All Black head coach Steve Hansen, meanwhile, says he won't even think about England until today but prop Joe Moody admitted he had expected Australia to have been more competitive in their quarter-final and had fond memories of big victories for New Zealand in this fixture.
"I am pretty sure England copped a few hidings back in the day when I was growing up," Moody said. "Those are always good memories. Hopefully we can repeat another one of those next week."
The England players will enjoy a second day off today, with the only injury concern the hamstring twinge sustained by Jonny May, who scored two tries on his 50th cap. Jack Nowell, who was unavailable because of a hamstring injury, is expected to be fit having returned to running on Saturday and said by Jones to be "90 to 95 per cent" fit.
"We know with a World Cup semi-final the whole sporting world is looking on," Jones added. "It is a fantastic thing to be involved in and with only four who played in a quarter final so it's a great opportunity for us to something different with this team this week.
"They're a strong team and they're getting stronger all the time.

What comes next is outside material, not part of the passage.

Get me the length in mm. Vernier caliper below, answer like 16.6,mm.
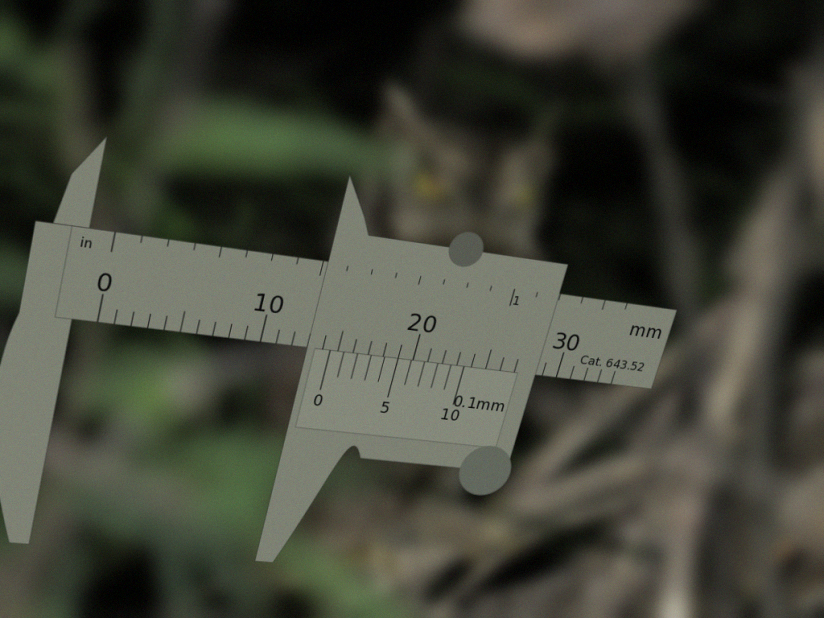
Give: 14.5,mm
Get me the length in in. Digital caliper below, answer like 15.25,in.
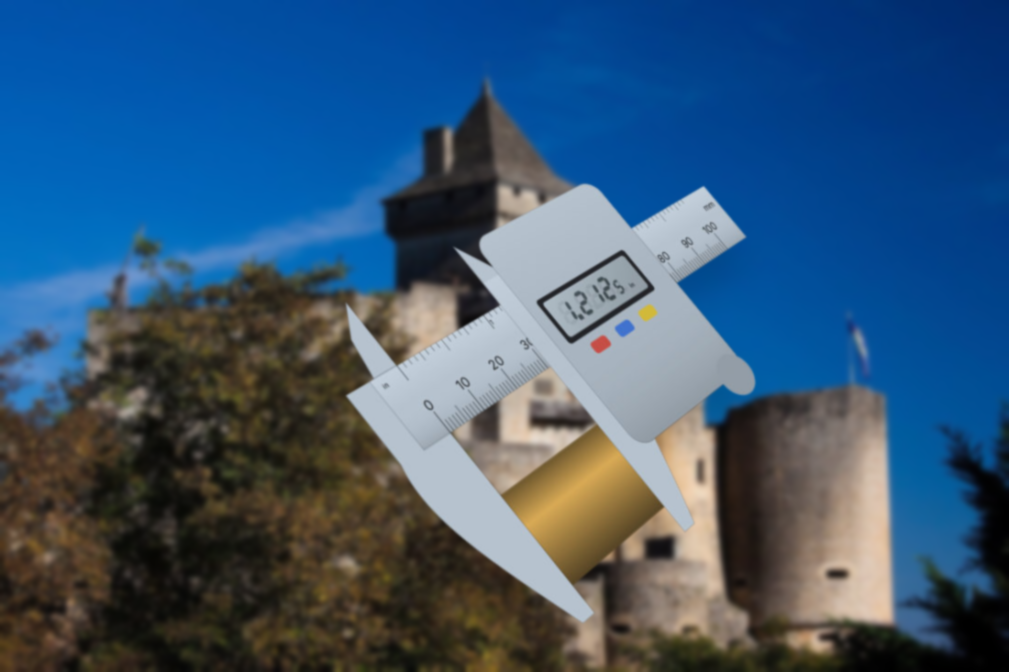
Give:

They are believing in each other, they believe in the way they play.
"They're playing to their strengths. I've got a massive admiration for the way they've prepared for this World Cup, because we've worked hard and they know that's what counts. Look at the second-half score (against Australia), was it 23-7. That doesn't come from blowing magic dust, it comes from working hard, and that's what they've got. They work hard for each other.
"I've had a lot of important weeks. This is the most exciting week. I can't wait to see where our team can go."